If on repeat blood test at three months the ferritin has not improved towards 30, then an iron infusion should be considered

A: In the last decade years’ new preparations of iron were developed. These enable an individual to receive a ‘total dose’ infusion safely in 15 to 30 minutes. This means we can safely and effectively give you a larger dose of iron needed to replenish normal iron stores. An iron infusion is a considerably faster and more effective method to correct anaemia than iron tablets.

Typically, your doctor will prescribe 500mg to 1500mg of iron to be given. So, this is a ‘total dose’ infusion which will improve your body’s iron stores rapidly. Also, as the iron is delivered directly to the blood so supplying the muscles and bone marrow, where it is needed.

People can feel better in a matter of days and as the treatment is a total dose, you may not need any further treatment or tablets.

A: Overall this is a safe procedure. We encourage people not to be nervous as this should be no more concern than an injection of antibiotics.

At the start, the clinic nurse will place a drip in your arm. It’s important that this is sitting well within a vein so they will check this with a flush of cold water that you may feel going up the arm. Particular attention is spent to ensure the line runs without problems, this may include a second flush or a saline drip before the iron infusion. In some cases, we may re-site the cannula to another location. In unfortunate cases the line sometimes tissues or leaks, this can leave a brown stain or tattoo. Every attempt is made to reduces this risk as the stain can be permanent.

With the infusion there are some common side effects that about 3-4 people in a 100. The most common is a metallic taste in your mouth, this normally disappears within 15 minutes of you having the injection.

Flushing reactions (Fishbane) can occur, you might feel a flushed or lightheaded, queasy or dizzy. If you have these symptoms, please tell the person giving the injection. These are normally self-limiting the nurse may stop the infusion for several minutes and restart it more slowly over 30 minutes.

Other side effects that are rarer following treatment of iron include lowering of blood pressure, tingling, or numbness of the limbs, abdominal discomfort, muscular aches and pains, fever, rashes, skin flushing.

Rarely, swelling of the hands and feet and very rarely, anaphylactic like reactions (e.g. paleness, swollen lips, itchiness, weakness, sweating, dizziness, feeling of tightness in the chest, chest pain, fast pulse, difficulty in breathing). These may be an allergic reaction to the iron and you will be given antihistamine medication (hay fever tablet) or sometimes a steroid injection.

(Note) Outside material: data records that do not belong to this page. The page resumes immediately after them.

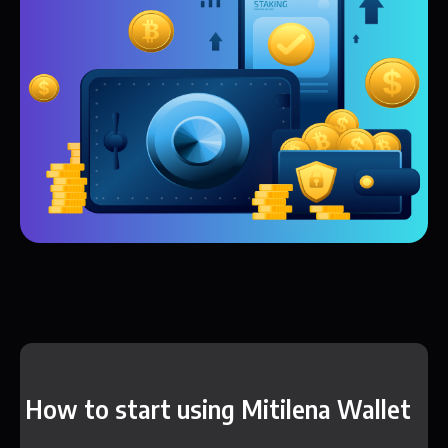
How to start using Mitilena Wallet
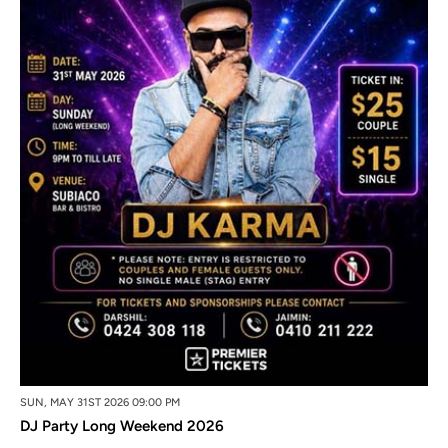
SUN, MAY 31ST 2026 09:00 PM
DJ Party Long Weekend 2026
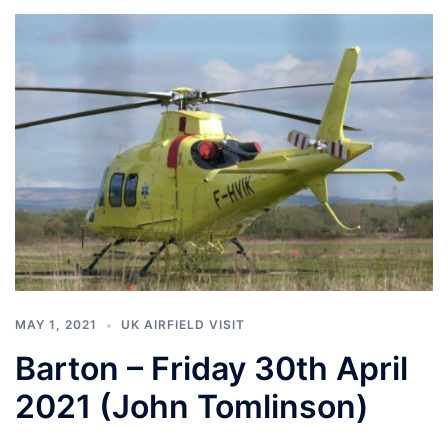
MAY 1, 2021
UK AIRFIELD VISIT
Barton – Friday 30th April
2021 (John Tomlinson)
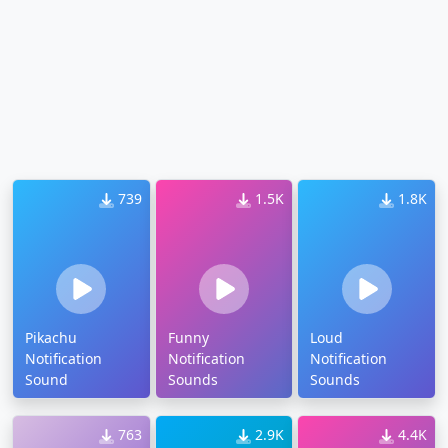
739
1.5K
1.8K
Pikachu
Funny
Loud
Notification
Notification
Notification
Sound
Sounds
Sounds
763
2.9K
4.4K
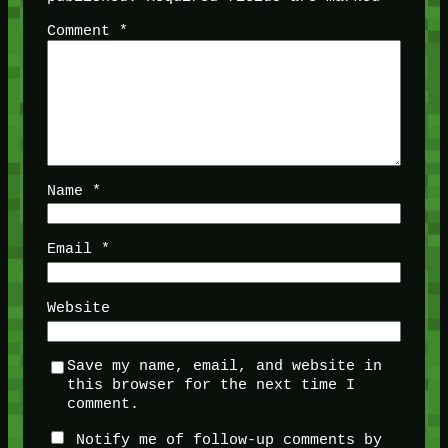
Comment
*
Name
*
Email
*
Website
Save my name, email, and website in
this browser for the next time I
comment.
Notify me of follow-up comments by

If you look on the internet the older preparations of iron were made with iron dextran. This older preparation was associated with complications. We do not use these types of iron. The new preparations are far safer and so now in routine use in the NHS and worldwide with millions of administrations. In clinical trials (of over 8000 patients) that compared people who receive intravenous iron with placebo (an infusion of saline) there was no difference in the number of events reported between the iron and placebo groups.

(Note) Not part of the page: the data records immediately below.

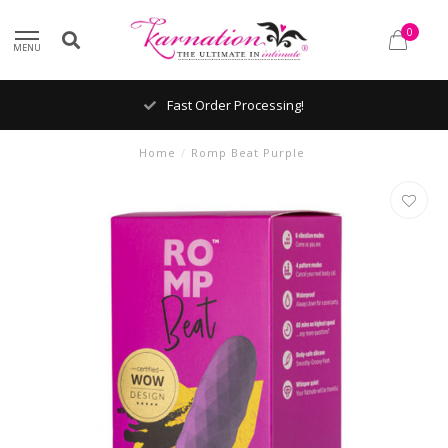
0
MENU
Fast Order Processing!
Home
/
Romp Beat Purple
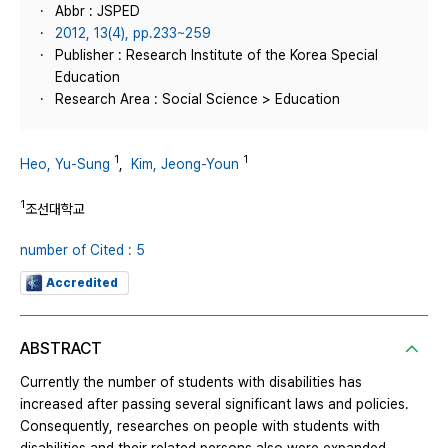
Abbr : JSPED
2012, 13(4), pp.233~259
Publisher : Research Institute of the Korea Special
Education
Research Area : Social Science > Education
1
1
Heo, Yu-Sung
,
Kim, Jeong-Youn
1
조선대학교
number of Cited : 5
Accredited
ABSTRACT
Currently the number of students with disabilities has
increased after passing several significant laws and policies.
Consequently, researches on people with students with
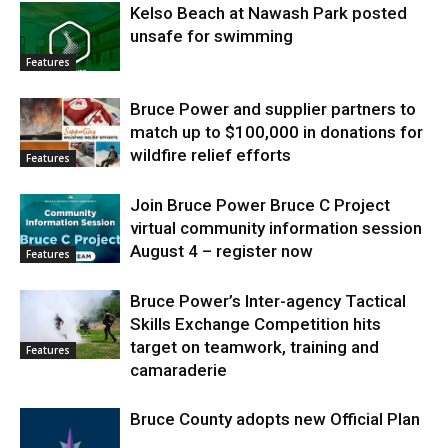
Kelso Beach at Nawash Park posted
unsafe for swimming
Features
Bruce Power and supplier partners to
match up to $100,000 in donations for
wildfire relief efforts
Features
Join Bruce Power Bruce C Project
virtual community information session
August 4 – register now
Features
Bruce Power’s Inter-agency Tactical
Skills Exchange Competition hits
target on teamwork, training and
Features
camaraderie
Bruce County adopts new Official Plan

Overall, about 3% of people who receive intravenous iron do fell some side effects the vast majority of which are mild and self-limiting. The major risk is calculated at less than 10 people in a million.  In a recent detailed review (JAMA 2016) it was suggested that the risk of the new types of IV iron was like those receiving penicillin and overall, about one third the risk of receiving a blood transfusion.